EXERCISE:
Search the records for lines that contain the word "corners". Copy them all.

Data entries:

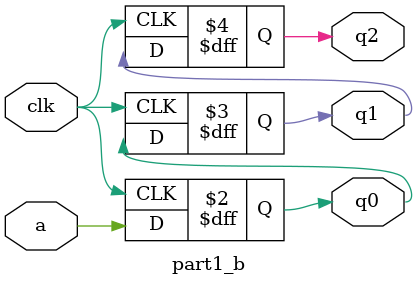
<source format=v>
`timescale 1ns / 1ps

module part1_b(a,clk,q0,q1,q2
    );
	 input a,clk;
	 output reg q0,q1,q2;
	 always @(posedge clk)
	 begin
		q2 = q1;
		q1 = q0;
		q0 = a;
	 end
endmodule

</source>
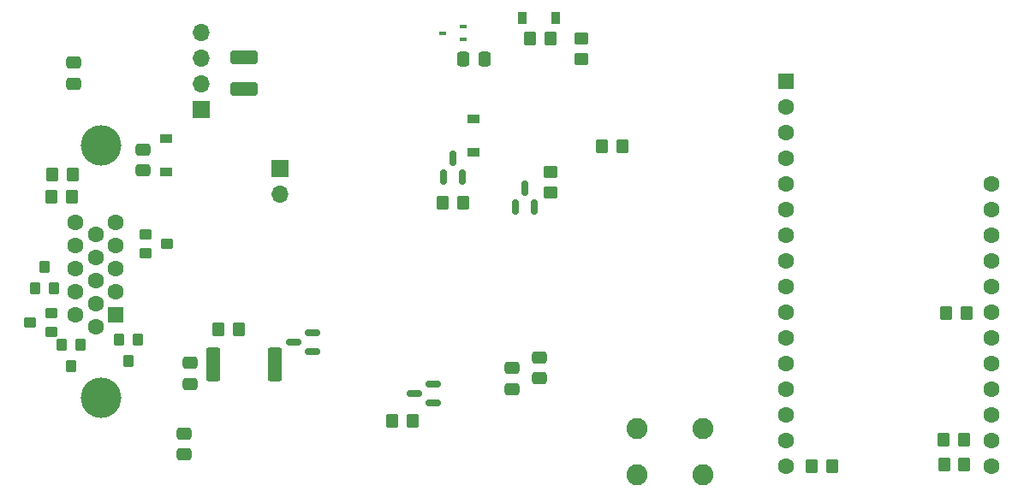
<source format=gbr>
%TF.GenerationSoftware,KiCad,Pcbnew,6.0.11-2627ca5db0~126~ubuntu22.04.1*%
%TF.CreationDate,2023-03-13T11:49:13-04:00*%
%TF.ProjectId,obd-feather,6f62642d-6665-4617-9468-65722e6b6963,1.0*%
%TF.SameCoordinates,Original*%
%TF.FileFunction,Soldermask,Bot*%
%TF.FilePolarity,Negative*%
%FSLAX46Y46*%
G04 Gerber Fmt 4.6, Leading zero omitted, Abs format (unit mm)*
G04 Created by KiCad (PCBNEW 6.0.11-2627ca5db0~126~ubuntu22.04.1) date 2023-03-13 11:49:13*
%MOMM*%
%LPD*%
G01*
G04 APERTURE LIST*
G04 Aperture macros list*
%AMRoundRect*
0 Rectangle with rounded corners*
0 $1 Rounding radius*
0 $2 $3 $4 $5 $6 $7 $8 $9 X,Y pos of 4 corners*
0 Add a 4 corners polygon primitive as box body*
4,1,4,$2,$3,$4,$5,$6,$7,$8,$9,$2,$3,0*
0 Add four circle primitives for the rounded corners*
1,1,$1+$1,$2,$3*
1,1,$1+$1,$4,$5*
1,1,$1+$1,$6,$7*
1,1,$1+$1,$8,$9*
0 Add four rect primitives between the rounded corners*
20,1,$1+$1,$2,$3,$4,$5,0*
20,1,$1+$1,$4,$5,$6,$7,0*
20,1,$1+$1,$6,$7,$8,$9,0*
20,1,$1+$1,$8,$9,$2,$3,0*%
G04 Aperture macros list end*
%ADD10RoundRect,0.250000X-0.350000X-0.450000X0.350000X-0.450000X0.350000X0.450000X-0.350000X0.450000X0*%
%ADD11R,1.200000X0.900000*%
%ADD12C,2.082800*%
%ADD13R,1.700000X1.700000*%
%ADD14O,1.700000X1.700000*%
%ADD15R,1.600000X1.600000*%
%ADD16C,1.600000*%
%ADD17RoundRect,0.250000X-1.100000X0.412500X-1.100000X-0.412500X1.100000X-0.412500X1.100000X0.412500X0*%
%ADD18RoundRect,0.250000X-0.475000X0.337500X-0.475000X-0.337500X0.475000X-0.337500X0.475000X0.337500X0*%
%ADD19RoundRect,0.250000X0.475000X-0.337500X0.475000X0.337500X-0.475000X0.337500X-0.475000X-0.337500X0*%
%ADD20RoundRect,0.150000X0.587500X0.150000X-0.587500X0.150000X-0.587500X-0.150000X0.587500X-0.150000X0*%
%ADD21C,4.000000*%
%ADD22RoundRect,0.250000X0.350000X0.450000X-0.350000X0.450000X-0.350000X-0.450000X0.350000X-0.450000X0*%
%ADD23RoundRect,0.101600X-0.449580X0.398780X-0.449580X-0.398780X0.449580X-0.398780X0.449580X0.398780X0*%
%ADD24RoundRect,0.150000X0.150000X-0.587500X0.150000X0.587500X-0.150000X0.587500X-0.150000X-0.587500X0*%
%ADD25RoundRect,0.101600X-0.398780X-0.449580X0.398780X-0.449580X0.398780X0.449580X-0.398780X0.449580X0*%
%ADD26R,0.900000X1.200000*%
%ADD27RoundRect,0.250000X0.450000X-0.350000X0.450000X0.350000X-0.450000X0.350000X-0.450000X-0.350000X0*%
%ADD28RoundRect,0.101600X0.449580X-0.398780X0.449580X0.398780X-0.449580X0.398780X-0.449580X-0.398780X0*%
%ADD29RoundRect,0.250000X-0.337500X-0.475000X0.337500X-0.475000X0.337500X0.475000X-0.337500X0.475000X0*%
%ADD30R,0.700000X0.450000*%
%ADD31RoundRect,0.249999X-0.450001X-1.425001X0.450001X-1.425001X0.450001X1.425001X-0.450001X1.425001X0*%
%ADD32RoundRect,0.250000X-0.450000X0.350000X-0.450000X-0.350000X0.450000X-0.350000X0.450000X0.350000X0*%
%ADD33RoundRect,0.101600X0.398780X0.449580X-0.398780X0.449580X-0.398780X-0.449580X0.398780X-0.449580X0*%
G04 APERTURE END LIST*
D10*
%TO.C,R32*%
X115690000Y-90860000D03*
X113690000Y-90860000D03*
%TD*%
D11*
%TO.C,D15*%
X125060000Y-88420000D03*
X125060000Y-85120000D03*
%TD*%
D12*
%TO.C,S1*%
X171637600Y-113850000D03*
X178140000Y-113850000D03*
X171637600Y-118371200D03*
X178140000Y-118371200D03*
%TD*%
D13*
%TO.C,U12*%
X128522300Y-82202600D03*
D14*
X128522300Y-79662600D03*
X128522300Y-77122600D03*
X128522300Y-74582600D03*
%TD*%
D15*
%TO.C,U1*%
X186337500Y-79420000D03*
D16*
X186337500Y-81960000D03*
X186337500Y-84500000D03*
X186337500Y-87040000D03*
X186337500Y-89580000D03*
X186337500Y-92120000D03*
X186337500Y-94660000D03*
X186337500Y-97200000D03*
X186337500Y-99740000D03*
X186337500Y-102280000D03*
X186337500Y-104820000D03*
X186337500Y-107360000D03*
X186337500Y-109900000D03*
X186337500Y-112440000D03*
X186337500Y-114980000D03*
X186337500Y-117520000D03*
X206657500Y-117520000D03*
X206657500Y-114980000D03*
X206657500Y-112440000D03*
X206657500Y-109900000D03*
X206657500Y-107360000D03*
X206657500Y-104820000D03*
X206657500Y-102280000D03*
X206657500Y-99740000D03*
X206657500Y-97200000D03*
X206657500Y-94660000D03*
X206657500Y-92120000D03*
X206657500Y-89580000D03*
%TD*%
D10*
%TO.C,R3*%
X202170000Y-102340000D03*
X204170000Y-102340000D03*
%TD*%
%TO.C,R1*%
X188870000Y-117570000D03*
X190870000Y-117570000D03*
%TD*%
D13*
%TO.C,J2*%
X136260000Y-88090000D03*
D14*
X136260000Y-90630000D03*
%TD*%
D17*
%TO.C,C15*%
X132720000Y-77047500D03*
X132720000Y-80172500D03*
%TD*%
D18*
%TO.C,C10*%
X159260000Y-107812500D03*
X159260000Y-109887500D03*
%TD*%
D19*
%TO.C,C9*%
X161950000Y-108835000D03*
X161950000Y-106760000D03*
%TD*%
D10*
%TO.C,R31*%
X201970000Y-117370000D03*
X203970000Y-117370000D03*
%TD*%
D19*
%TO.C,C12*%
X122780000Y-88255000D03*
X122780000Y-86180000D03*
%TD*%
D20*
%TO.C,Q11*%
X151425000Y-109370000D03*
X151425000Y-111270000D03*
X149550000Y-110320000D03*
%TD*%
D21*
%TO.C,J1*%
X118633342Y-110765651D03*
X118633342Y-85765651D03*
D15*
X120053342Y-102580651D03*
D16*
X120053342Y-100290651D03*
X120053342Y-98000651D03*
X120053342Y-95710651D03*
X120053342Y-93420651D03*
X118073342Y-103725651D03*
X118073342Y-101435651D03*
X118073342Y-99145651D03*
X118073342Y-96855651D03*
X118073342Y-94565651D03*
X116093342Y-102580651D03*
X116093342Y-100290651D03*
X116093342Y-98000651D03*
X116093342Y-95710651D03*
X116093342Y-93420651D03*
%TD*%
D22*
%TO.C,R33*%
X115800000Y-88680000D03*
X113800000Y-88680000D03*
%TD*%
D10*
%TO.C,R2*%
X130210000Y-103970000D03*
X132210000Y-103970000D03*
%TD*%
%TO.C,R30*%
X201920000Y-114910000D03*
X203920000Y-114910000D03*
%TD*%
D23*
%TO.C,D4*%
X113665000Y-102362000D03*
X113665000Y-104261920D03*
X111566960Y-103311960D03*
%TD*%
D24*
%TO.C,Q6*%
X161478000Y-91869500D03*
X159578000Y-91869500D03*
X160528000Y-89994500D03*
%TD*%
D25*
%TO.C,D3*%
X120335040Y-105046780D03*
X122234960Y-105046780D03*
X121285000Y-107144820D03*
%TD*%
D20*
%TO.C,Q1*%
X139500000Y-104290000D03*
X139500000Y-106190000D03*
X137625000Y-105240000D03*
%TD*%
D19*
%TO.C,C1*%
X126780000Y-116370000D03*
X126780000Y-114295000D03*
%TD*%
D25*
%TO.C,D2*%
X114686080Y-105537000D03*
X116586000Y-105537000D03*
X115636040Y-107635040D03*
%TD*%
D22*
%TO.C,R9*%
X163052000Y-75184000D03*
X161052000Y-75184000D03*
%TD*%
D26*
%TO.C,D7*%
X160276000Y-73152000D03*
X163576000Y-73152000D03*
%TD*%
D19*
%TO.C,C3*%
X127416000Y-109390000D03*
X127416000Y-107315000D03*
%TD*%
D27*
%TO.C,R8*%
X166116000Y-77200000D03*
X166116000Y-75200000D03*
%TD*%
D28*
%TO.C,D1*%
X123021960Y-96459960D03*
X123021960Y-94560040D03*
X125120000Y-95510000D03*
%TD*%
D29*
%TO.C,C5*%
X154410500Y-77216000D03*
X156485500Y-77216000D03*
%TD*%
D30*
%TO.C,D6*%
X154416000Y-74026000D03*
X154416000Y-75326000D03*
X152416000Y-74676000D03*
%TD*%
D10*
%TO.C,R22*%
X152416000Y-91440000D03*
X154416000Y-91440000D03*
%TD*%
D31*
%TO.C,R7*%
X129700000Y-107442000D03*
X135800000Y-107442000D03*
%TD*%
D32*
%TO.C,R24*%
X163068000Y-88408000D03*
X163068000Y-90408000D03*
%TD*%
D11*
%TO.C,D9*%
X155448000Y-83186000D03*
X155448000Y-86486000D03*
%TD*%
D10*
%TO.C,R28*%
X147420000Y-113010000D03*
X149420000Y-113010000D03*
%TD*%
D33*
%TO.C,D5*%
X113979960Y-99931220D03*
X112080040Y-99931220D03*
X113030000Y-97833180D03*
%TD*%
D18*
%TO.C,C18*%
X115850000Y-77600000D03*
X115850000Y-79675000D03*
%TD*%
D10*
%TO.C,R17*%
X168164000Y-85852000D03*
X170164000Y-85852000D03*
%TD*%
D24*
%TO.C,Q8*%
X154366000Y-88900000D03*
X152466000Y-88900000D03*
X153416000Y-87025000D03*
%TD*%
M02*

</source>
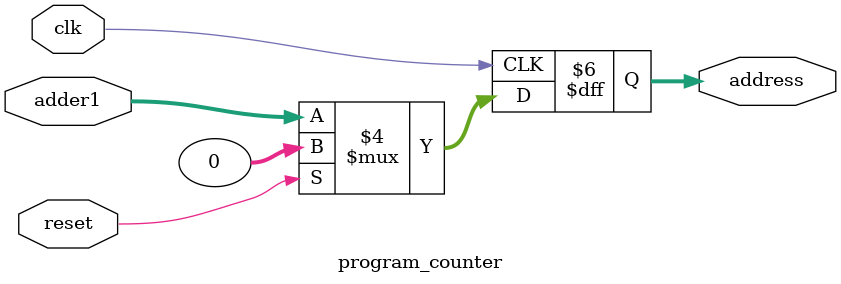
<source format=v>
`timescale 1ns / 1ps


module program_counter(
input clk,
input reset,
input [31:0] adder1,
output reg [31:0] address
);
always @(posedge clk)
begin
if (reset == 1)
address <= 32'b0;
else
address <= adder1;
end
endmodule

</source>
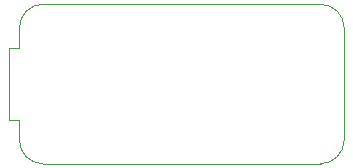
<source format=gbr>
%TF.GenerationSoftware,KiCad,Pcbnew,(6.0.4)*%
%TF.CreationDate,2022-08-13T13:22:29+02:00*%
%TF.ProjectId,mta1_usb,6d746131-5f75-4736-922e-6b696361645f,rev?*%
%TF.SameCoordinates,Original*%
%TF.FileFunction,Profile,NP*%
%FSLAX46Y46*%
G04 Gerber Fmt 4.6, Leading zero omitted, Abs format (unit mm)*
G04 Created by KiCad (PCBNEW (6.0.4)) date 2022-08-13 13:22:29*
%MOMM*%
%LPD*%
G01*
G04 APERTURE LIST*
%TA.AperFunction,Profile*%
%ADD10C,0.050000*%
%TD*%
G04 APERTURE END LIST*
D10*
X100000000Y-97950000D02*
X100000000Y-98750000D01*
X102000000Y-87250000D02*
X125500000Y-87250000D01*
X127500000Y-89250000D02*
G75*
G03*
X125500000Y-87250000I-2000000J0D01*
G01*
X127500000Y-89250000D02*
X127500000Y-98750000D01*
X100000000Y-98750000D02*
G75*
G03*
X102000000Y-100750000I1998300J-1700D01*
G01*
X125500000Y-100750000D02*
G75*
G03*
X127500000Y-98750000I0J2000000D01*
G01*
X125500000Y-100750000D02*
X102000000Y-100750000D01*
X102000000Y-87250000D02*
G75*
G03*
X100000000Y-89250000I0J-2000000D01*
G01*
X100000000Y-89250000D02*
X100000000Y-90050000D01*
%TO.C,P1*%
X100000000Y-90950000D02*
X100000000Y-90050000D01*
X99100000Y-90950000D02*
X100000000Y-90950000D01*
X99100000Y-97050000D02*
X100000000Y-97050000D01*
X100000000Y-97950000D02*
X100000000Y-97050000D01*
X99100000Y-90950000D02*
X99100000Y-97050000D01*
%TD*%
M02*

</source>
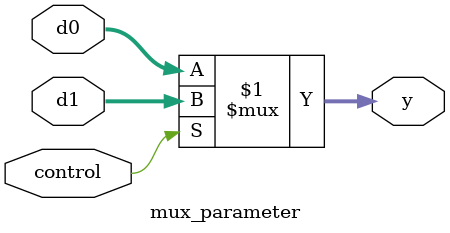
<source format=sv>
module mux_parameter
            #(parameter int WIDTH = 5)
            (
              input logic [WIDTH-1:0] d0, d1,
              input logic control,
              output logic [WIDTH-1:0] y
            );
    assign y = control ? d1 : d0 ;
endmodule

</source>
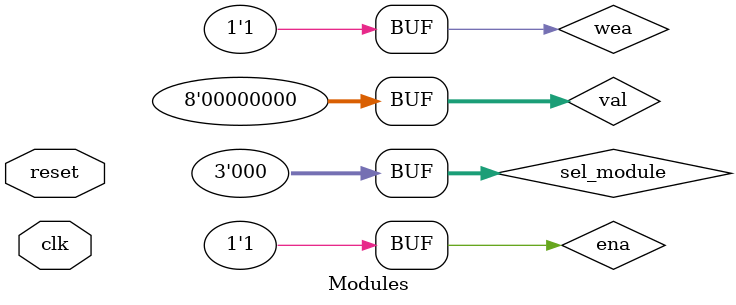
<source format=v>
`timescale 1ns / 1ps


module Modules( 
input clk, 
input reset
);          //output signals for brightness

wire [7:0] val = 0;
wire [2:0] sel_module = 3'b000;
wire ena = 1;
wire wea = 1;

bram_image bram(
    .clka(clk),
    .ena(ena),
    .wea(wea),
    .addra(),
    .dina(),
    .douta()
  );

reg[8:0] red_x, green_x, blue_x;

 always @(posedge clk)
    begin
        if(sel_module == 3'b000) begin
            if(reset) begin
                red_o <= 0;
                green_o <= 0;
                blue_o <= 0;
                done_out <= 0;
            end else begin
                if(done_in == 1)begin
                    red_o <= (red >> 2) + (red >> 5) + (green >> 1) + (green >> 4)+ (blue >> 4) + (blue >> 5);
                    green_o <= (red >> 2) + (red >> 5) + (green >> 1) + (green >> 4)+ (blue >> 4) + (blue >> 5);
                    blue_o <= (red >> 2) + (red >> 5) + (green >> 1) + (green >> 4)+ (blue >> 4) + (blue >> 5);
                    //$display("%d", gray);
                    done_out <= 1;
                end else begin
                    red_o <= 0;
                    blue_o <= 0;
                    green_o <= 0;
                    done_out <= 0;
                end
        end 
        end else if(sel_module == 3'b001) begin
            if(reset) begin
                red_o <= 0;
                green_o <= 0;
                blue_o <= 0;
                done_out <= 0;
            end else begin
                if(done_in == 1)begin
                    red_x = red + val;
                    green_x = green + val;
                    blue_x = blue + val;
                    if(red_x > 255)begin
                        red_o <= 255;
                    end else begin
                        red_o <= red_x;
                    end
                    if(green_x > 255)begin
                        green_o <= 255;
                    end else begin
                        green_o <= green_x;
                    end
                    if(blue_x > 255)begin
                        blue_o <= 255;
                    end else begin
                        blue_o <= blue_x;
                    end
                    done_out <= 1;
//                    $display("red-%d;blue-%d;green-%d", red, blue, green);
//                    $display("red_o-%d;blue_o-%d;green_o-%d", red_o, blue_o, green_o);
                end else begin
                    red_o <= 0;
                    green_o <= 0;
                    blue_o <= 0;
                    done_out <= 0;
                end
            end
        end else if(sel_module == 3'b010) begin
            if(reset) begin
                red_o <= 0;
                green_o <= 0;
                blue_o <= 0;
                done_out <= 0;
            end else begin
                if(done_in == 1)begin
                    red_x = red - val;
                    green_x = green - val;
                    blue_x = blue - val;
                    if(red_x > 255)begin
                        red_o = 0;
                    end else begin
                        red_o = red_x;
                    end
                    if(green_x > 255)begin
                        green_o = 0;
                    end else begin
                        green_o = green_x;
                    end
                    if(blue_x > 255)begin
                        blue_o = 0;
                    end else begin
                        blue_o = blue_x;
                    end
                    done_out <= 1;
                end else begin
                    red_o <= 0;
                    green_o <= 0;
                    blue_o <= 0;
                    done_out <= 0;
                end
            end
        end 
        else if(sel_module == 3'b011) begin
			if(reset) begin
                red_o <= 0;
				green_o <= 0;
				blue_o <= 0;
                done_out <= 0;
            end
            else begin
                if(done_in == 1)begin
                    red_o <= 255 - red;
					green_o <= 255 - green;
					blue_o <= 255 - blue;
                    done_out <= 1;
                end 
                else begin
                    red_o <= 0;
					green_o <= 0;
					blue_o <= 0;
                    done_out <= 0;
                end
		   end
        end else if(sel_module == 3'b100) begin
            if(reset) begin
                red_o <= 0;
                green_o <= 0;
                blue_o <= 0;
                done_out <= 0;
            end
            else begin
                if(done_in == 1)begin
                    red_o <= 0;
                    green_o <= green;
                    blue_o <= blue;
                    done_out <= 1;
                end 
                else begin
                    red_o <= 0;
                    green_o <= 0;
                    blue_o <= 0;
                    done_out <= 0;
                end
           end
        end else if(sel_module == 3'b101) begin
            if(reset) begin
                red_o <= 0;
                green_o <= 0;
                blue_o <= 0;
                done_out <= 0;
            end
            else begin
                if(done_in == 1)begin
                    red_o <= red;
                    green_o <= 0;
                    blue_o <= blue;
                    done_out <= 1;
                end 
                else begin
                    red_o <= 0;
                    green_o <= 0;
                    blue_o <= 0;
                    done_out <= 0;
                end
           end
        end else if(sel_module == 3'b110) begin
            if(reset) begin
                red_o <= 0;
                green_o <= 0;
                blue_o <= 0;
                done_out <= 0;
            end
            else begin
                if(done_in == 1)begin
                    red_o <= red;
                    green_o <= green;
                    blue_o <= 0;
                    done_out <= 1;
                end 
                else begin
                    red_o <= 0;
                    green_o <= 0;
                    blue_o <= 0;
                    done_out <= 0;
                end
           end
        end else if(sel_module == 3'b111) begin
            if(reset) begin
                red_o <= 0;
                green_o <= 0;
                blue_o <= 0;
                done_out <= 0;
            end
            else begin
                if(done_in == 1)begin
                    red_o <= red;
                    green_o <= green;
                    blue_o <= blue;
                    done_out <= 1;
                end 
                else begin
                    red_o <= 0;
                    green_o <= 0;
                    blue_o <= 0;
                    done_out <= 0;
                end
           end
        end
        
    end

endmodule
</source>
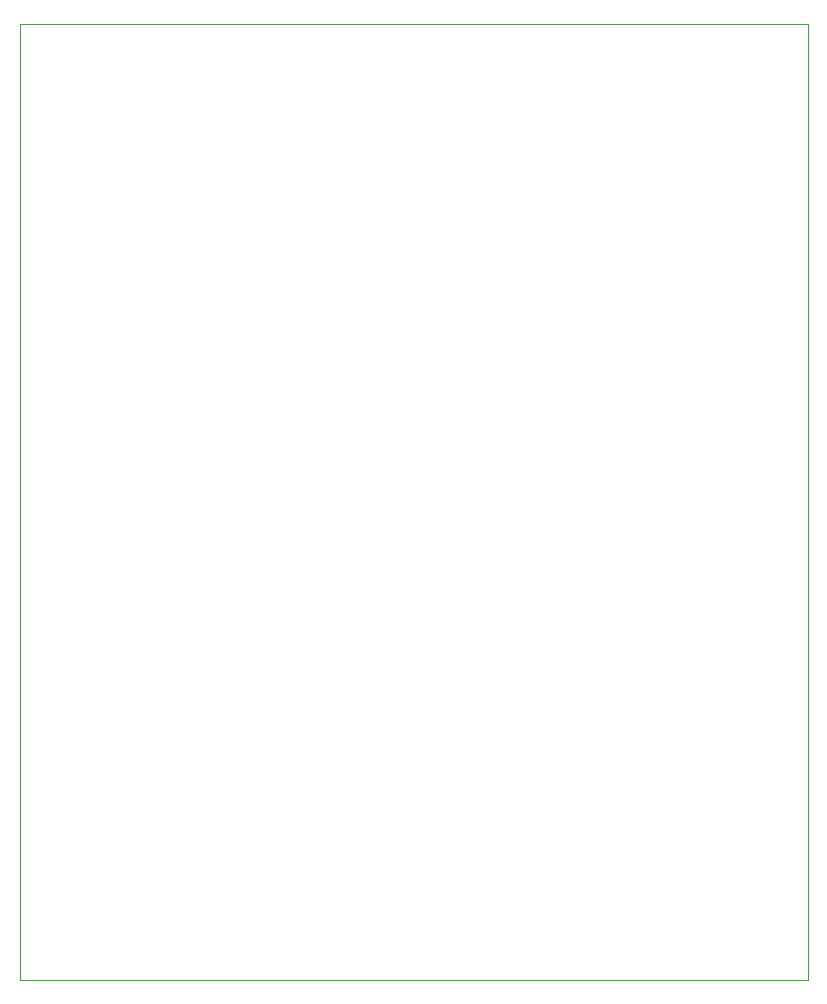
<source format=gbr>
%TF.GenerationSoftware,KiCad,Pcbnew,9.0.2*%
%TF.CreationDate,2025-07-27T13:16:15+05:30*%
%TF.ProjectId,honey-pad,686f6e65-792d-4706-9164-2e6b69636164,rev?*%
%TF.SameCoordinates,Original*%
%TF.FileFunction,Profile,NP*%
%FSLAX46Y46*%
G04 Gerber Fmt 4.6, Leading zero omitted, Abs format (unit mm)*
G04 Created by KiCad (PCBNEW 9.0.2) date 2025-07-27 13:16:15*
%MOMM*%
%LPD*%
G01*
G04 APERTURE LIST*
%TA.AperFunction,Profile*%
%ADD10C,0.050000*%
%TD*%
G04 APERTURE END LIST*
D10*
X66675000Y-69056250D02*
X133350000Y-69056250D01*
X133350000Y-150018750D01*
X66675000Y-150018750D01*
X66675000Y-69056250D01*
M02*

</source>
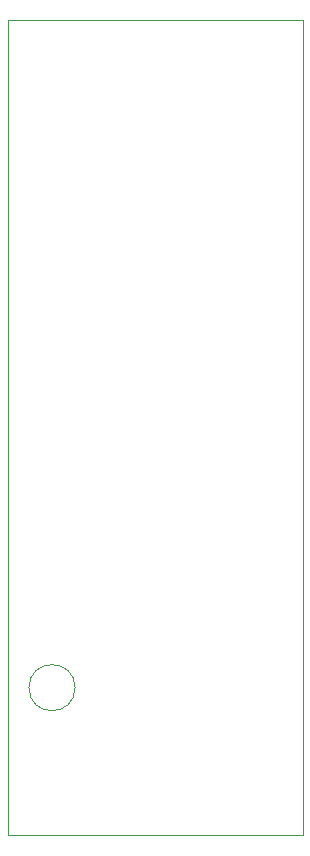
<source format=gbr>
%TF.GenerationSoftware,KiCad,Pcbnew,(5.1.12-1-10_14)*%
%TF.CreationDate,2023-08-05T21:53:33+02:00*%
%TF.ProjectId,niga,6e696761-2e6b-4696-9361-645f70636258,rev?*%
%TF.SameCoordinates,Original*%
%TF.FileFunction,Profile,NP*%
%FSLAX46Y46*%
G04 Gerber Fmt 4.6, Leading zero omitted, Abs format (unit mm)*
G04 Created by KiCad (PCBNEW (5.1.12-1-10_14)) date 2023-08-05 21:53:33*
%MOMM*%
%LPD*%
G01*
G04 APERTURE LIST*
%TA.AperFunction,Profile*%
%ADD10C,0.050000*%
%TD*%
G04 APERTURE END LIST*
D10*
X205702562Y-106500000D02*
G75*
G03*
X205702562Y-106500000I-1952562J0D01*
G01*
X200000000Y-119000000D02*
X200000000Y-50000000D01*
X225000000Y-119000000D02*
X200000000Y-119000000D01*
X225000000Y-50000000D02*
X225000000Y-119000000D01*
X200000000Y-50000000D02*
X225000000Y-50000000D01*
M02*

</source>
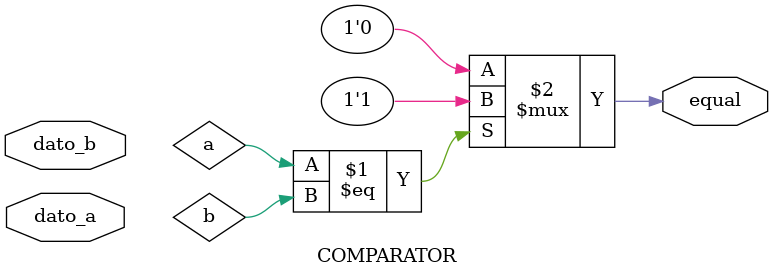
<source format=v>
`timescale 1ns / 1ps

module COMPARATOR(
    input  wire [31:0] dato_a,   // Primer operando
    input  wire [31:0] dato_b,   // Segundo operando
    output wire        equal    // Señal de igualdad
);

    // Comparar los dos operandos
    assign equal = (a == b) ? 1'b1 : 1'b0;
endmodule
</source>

FINISHED EXERCISE:
0 Rectangle with rounded corners*
0 $2 $3 $4 $5 $6 $7 $8 $9 X,Y pos of 4 corners*
0 Add a 4 corners polygon primitive as box body*
0 Add four circle primitives for the rounded corners*
0 Add four rect primitives between the rounded corners*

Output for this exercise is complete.